(WHAT TO DO):
Reply with nothing but the number of lines in the data below where the word "agroalimentaire" occurs.

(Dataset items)
*** Block opens ***
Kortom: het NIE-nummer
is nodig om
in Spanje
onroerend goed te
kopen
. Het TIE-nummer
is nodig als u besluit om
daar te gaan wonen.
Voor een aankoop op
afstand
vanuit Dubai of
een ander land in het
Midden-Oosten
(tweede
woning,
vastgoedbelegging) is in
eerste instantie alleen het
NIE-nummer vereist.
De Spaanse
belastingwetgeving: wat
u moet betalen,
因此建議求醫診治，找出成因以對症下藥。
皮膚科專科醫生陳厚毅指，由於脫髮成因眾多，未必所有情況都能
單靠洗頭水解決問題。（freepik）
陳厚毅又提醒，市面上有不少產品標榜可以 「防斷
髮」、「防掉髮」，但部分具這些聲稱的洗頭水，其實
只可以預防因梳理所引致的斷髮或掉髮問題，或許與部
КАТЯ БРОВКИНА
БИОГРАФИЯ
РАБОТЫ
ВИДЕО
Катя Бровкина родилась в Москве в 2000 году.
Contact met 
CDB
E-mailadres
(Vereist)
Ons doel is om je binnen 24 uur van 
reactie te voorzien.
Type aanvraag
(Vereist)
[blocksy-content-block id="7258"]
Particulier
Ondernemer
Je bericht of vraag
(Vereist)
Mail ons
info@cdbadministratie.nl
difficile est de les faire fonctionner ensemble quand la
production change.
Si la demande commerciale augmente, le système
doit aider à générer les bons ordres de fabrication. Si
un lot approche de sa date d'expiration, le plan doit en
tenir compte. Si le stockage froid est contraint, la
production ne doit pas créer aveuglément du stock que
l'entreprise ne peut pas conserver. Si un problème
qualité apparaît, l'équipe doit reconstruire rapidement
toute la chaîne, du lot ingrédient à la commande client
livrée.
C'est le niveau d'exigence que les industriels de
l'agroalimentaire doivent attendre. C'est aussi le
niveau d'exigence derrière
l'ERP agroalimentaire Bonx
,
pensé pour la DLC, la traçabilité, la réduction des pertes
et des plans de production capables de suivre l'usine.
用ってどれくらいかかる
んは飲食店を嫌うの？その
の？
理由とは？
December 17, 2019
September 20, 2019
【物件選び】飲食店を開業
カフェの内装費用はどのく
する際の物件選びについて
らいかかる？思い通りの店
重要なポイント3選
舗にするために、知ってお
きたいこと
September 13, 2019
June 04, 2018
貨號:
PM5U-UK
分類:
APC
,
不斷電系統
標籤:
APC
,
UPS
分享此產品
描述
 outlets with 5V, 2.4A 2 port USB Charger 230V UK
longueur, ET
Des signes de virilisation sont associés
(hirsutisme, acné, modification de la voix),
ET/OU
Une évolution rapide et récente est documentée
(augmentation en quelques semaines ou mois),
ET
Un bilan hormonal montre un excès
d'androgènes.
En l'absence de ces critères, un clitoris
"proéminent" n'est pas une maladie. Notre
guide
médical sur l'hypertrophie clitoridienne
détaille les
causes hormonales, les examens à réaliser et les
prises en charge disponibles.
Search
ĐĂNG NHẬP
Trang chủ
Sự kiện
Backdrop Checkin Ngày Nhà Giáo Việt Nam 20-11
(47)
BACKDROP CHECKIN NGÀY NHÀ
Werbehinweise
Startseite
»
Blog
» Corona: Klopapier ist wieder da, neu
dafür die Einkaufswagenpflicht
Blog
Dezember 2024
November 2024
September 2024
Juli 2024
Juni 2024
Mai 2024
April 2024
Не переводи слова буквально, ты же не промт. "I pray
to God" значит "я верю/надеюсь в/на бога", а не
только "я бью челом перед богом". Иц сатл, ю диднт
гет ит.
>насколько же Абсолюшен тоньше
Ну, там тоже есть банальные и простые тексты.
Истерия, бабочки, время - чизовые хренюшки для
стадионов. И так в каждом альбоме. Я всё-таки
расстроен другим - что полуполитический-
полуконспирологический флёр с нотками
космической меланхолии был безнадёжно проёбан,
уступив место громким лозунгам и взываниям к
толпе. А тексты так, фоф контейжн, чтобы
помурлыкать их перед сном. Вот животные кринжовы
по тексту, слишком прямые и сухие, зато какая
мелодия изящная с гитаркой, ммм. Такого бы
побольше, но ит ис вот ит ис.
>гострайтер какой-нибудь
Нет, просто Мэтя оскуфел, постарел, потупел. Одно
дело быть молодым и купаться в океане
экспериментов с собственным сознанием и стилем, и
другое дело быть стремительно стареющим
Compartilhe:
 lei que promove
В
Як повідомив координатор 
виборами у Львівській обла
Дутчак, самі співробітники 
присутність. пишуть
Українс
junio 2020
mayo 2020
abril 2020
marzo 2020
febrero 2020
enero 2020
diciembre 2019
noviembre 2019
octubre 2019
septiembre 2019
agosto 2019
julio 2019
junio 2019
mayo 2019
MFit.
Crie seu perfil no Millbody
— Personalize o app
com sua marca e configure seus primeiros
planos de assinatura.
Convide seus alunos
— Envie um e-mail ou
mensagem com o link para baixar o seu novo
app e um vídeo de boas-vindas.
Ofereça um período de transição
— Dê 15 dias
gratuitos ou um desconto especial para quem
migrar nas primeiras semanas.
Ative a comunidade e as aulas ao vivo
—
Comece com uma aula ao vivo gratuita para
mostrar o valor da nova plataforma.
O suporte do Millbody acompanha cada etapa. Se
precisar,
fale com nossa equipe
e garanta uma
*** Block closes ***
(ANSWER TO THIS EXERCISE):
2